* Exercise objective *
Everything in the listing should be restated word for word.

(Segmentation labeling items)

-- -- --

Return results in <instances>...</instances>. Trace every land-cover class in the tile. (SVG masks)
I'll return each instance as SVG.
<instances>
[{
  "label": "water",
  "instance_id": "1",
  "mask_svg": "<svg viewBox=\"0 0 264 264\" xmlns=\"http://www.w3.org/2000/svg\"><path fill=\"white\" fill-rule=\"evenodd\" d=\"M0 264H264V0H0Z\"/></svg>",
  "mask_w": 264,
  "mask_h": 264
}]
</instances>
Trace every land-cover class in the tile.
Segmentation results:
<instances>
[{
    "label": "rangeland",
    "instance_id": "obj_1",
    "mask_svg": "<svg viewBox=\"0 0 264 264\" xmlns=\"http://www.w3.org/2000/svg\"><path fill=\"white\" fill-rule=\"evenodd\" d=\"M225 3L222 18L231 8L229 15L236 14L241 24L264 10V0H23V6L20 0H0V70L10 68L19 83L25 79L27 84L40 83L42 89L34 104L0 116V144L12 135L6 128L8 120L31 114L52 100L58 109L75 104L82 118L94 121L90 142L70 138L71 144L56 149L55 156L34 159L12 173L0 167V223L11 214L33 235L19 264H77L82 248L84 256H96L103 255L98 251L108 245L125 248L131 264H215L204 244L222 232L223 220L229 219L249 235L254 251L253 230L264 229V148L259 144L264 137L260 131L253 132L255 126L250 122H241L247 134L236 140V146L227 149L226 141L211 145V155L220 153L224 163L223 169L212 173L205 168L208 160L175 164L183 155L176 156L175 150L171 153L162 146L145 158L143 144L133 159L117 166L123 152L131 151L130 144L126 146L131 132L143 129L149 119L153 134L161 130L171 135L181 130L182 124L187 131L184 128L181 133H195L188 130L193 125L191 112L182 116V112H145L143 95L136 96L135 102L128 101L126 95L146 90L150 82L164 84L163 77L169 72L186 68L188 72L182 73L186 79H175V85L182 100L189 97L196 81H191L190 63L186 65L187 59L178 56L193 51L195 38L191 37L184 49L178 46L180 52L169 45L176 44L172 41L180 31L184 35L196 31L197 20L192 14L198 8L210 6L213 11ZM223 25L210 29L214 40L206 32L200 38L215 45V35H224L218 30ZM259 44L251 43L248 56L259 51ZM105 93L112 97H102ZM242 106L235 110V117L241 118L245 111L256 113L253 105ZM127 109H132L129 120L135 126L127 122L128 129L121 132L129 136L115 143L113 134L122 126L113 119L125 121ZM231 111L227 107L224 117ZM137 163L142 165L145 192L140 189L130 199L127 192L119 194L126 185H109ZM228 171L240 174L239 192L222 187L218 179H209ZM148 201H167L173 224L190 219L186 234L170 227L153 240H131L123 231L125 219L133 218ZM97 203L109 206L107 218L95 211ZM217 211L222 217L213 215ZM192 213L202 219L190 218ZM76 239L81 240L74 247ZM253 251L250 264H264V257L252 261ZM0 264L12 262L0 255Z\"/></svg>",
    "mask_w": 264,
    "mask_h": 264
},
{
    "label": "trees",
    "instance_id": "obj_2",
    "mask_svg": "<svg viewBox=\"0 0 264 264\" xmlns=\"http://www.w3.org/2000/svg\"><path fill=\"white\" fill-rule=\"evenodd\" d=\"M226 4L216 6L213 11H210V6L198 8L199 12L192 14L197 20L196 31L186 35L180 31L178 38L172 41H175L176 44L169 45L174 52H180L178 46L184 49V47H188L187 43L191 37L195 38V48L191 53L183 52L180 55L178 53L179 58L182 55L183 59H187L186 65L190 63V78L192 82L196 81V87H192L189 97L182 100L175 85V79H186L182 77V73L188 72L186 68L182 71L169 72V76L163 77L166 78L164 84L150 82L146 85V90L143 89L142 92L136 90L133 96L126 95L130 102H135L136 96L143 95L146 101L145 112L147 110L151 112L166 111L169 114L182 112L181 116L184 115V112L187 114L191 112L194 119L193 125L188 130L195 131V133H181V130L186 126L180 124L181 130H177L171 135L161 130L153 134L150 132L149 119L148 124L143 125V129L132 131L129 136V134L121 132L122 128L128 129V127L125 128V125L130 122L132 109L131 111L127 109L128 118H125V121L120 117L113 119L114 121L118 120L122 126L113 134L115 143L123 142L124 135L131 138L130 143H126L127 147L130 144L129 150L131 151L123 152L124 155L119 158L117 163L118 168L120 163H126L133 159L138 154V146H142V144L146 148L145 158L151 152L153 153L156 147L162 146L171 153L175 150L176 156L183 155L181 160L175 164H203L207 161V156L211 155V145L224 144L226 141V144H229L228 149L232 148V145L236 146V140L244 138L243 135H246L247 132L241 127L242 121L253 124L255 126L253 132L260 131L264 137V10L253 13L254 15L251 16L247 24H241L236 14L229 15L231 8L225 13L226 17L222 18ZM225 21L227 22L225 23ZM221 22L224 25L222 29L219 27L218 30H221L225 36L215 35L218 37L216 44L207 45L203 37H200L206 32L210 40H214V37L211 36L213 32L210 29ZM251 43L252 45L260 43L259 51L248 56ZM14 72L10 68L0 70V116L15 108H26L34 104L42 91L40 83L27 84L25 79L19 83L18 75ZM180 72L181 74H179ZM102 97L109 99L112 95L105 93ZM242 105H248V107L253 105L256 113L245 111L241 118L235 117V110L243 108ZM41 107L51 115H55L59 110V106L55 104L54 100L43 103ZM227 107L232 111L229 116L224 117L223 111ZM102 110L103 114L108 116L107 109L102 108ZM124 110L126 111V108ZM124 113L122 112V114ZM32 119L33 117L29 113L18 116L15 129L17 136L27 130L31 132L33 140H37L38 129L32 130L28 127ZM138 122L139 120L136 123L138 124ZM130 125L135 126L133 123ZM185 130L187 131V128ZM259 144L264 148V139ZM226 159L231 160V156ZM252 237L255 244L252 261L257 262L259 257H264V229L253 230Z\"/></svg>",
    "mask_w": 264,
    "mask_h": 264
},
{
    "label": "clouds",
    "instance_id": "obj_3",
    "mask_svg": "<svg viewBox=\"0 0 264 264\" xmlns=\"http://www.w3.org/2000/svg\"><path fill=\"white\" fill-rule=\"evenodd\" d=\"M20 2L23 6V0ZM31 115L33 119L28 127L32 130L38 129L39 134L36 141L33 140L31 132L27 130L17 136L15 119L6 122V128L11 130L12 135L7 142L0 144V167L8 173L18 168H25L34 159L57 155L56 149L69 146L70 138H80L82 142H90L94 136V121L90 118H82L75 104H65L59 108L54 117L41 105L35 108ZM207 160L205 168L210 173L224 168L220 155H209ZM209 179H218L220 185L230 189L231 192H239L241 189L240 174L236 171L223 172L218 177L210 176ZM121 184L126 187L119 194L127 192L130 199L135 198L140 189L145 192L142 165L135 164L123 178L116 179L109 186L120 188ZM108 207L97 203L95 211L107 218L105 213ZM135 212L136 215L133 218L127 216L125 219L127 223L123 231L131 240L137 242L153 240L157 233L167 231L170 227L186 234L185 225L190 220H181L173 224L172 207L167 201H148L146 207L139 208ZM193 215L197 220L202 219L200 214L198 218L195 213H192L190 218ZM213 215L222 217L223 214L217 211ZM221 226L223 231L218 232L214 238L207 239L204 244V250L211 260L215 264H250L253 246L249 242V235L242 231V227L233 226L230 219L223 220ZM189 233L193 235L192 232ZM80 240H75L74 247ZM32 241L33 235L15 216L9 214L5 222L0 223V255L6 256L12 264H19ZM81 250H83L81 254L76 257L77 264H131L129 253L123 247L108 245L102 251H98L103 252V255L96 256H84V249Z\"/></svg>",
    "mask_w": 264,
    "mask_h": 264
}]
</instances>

-- -- --

* Task response *
Return results in <instances>...</instances>. Trace every land-cover class in the tile. (SVG masks)
I'll return each instance as SVG.
<instances>
[{
  "label": "water",
  "instance_id": "1",
  "mask_svg": "<svg viewBox=\"0 0 264 264\" xmlns=\"http://www.w3.org/2000/svg\"><path fill=\"white\" fill-rule=\"evenodd\" d=\"M0 264H264V0H0Z\"/></svg>",
  "mask_w": 264,
  "mask_h": 264
}]
</instances>
Trace every land-cover class in the tile.
Segmentation results:
<instances>
[{
    "label": "rangeland",
    "instance_id": "obj_1",
    "mask_svg": "<svg viewBox=\"0 0 264 264\" xmlns=\"http://www.w3.org/2000/svg\"><path fill=\"white\" fill-rule=\"evenodd\" d=\"M225 3L222 18L231 8L229 15L236 14L241 24L264 10V0H23V6L20 0H0V70L10 68L19 83L25 79L27 84L40 83L42 89L34 104L0 116V144L12 135L6 128L8 120L31 114L52 100L58 109L75 104L82 118L94 121L90 142L70 138L71 144L56 149L55 156L34 159L12 173L0 167V223L11 214L33 235L19 264H77L82 248L84 256H96L103 255L98 251L108 245L125 248L131 264H215L204 244L222 232L223 220L229 219L249 235L254 251L253 230L264 229V148L259 144L264 137L260 131L253 132L255 126L250 122H241L247 134L236 140V146L227 149L226 141L211 145V155L220 153L224 163L223 169L212 173L205 168L208 160L175 164L183 155L176 156L175 150L171 153L162 146L145 158L143 144L133 159L117 166L123 152L131 151L130 144L126 146L131 132L143 129L149 119L153 134L161 130L171 135L181 130L182 124L187 131L184 128L181 133H195L188 130L193 125L191 112L182 116V112H145L143 95L136 96L135 102L128 101L126 95L146 90L150 82L164 84L163 77L169 72L186 68L188 72L182 73L186 79H175V85L182 100L189 97L196 81H191L190 63L186 65L187 59L178 56L193 51L195 38L191 37L184 49L178 46L180 52L169 45L176 44L172 41L180 31L184 35L196 31L197 20L192 14L198 8L210 6L213 11ZM223 25L210 29L214 40L206 32L200 38L215 45V35H224L218 30ZM259 44L251 43L248 56L259 51ZM105 93L112 97H102ZM242 106L235 110V117L241 118L245 111L256 113L253 105ZM127 109H132L129 120L135 126L127 122L128 129L121 132L129 136L115 143L113 134L122 126L113 119L125 121ZM231 111L227 107L224 117ZM137 163L142 165L145 192L140 189L130 199L127 192L119 194L126 185H109ZM228 171L240 174L239 192L222 187L218 179H209ZM148 201H167L173 224L190 219L186 234L170 227L153 240H131L123 231L125 219L133 218ZM97 203L109 206L107 218L95 211ZM217 211L222 217L213 215ZM192 213L202 219L190 218ZM76 239L81 240L74 247ZM253 251L250 264H264V257L252 261ZM0 264L12 262L0 255Z\"/></svg>",
    "mask_w": 264,
    "mask_h": 264
},
{
    "label": "trees",
    "instance_id": "obj_2",
    "mask_svg": "<svg viewBox=\"0 0 264 264\" xmlns=\"http://www.w3.org/2000/svg\"><path fill=\"white\" fill-rule=\"evenodd\" d=\"M226 4L216 6L213 11H210V6L198 8L199 12L192 14L197 20L196 31L186 35L180 31L178 38L172 41H175L176 44L169 45L174 52H180L178 46L184 49V47H188L187 43L191 37L195 38V48L191 53L183 52L180 55L178 53L179 58L182 55L183 59H187L186 65L190 63V78L192 82L196 81V87H192L189 97L182 100L175 85V79H186L182 77V73L188 72L186 68L182 71L169 72V76L163 77L166 78L164 84L150 82L146 85V90L143 89L142 92L136 90L133 96L126 95L130 102H135L136 96L143 95L146 101L145 112L147 110L151 112L166 111L169 114L182 112L181 116L184 115V112L187 114L191 112L194 119L193 125L188 130L195 131V133H181V130L186 126L180 124L181 130H177L171 135L161 130L153 134L150 132L149 119L148 124L143 125V129L132 131L129 136V134L121 132L122 128L128 129V127L125 128V125L130 122L132 109L131 111L127 109L128 118H125V121L120 117L113 119L114 121L118 120L122 126L113 134L115 143L123 142L124 135L131 138L130 143H126L127 147L130 144L129 150L131 151L123 152L124 155L119 158L117 163L118 168L120 163H126L133 159L138 154V146H142V144L146 148L145 158L151 152L153 153L156 147L162 146L171 153L175 150L176 156L183 155L181 160L175 164H203L207 161V156L211 155V145L224 144L226 141V144H229L228 149L232 148V145L236 146V140L244 138L243 135H246L247 132L241 127L242 121L253 124L255 126L253 132L260 131L264 137V10L253 13L254 15L251 16L247 24H241L236 14L229 15L231 8L225 13L226 17L222 18ZM225 21L227 22L225 23ZM221 22L224 25L222 29L219 27L218 30H221L225 36L215 35L218 37L216 44L207 45L203 37H200L206 32L210 40H214V37L211 36L213 32L210 29ZM251 43L252 45L260 43L259 51L248 56ZM14 72L10 68L0 70V116L15 108H26L34 104L42 91L40 83L27 84L25 79L19 83L18 75ZM180 72L181 74H179ZM102 97L109 99L112 95L105 93ZM242 105H248V107L253 105L256 113L245 111L241 118L235 117V110L243 108ZM41 107L51 115H55L59 110V106L55 104L54 100L43 103ZM227 107L232 111L229 116L224 117L223 111ZM102 110L103 114L108 116L107 109L102 108ZM124 110L126 111V108ZM124 113L122 112V114ZM32 119L33 117L29 113L18 116L15 129L17 136L27 130L31 132L33 140H37L38 129L32 130L28 127ZM138 122L139 120L136 123L138 124ZM130 125L135 126L133 123ZM185 130L187 131V128ZM259 144L264 148V139ZM226 159L231 160V156ZM252 237L255 244L252 261L257 262L259 257H264V229L253 230Z\"/></svg>",
    "mask_w": 264,
    "mask_h": 264
},
{
    "label": "clouds",
    "instance_id": "obj_3",
    "mask_svg": "<svg viewBox=\"0 0 264 264\" xmlns=\"http://www.w3.org/2000/svg\"><path fill=\"white\" fill-rule=\"evenodd\" d=\"M20 2L23 6V0ZM31 115L33 119L28 127L32 130L38 129L39 134L36 141L33 140L31 132L27 130L17 136L15 119L6 122V128L11 130L12 135L7 142L0 144V167L8 173L18 168H25L34 159L57 155L56 149L69 146L70 138H80L82 142H90L94 136V121L90 118H82L75 104H65L59 108L54 117L41 105L35 108ZM207 160L205 168L210 173L224 168L220 155H209ZM209 179H218L220 185L230 189L231 192H239L241 189L240 174L236 171L223 172L218 177L210 176ZM121 184L126 187L119 194L127 192L130 199L135 198L140 189L145 192L142 165L135 164L123 178L116 179L109 186L120 188ZM108 207L97 203L95 211L107 218L105 213ZM135 212L136 215L133 218L127 216L125 219L127 223L123 231L131 240L137 242L153 240L157 233L167 231L170 227L186 234L185 225L190 220H181L173 224L172 207L167 201H148L146 207L139 208ZM193 215L197 220L202 219L200 214L198 218L195 213H192L190 218ZM213 215L222 217L223 214L217 211ZM221 226L223 231L218 232L214 238L207 239L204 244V250L211 260L215 264H250L253 246L249 242V235L242 231V227L233 226L230 219L223 220ZM189 233L193 235L192 232ZM80 240H75L74 247ZM32 241L33 235L15 216L9 214L5 222L0 223V255L6 256L12 264H19ZM81 250H83L81 254L76 257L77 264H131L129 253L123 247L108 245L102 251H98L103 252V255L96 256H84V249Z\"/></svg>",
    "mask_w": 264,
    "mask_h": 264
}]
</instances>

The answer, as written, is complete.